Since the contract calls for the sale of broccoli that have yet to be planted and harvested in accordance with the contract, identification of the goods would occur when the broccoli is shipped, marked, or otherwise designated by Glen for delivery to Mendoza.
(b)The sales contract specified F.O.B. Willow Glen's field by Falcon Trucking. F.O.B. stands for "free on board" implying a shipment contract.
A shipment contract requires the seller to ship the goods to the buyer by carrier. The seller is relieved from the liability for the goods once they are delivered to the carrier, and the title passes to the buyer at the time and place of shipment by the carrier.
(c)There was a shipment contract between Mendoza and Willow. Once the goods are delivered to the carrier, the risk of loss passes on to the buyer.

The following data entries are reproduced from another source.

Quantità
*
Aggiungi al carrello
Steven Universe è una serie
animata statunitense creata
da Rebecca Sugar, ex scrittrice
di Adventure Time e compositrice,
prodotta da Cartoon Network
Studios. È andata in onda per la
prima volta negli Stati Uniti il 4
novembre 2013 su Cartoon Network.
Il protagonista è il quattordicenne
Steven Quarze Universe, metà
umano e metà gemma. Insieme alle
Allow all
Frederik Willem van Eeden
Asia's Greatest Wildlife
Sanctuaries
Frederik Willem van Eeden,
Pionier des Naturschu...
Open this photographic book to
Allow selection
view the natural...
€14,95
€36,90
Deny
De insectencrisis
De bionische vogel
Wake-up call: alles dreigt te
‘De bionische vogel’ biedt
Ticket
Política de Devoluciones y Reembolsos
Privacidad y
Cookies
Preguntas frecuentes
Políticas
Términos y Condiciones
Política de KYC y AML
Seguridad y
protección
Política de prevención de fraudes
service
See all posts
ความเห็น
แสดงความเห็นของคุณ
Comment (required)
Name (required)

Since the Falcons truck overturned during the transit, the risk of the spilled load would be borne by Mendoza.
(d)The goods received by Mendoza did not meet the requirements of the goods. The contract required her to receive FreshBest Broccoli, but she received FamilyPac broccoli instead. That is, the shipment delivered to Mendoza comprises goods that were sufficiently non-conforming.
Since Mendoza refuses to accept the broccoli, risk of loss would be suffered by Willow.

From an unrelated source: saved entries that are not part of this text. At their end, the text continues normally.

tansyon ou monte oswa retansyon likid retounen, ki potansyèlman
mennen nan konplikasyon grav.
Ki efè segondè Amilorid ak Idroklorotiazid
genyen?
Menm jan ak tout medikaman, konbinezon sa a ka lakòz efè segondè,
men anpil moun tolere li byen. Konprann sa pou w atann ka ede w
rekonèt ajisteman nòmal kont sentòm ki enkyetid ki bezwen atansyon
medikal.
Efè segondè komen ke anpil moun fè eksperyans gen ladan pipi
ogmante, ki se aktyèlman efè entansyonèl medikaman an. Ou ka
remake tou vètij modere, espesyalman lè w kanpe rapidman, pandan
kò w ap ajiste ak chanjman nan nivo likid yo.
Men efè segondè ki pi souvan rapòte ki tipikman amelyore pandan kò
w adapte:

In a case when the goods are kept by the seller for being picked up, the documents of title generally are not used. In a case when the seller is actually a merchant, goods that are at a risk of being lost that have been held by the seller will be passed on to the buyer when the physical control of the goods has been transferred to the buyer. Precisely it means that the risk is borne by the merchant completely in between of the time period when the formulation of the contract has taken place and till the time the goods are received by the buyer. The risk of loss is borne by the seller until the particular person makes the goods accessible to the buyer and then informs the buyer that the goods are ready for being picked up. When concerned with the lease the risk concerning the loss will actually get passed on to the lessee on the receipt of the lessee of the good in a case where the merchant is actually a lessor. If not this then the risk gets passed on to the lessee on the delivery.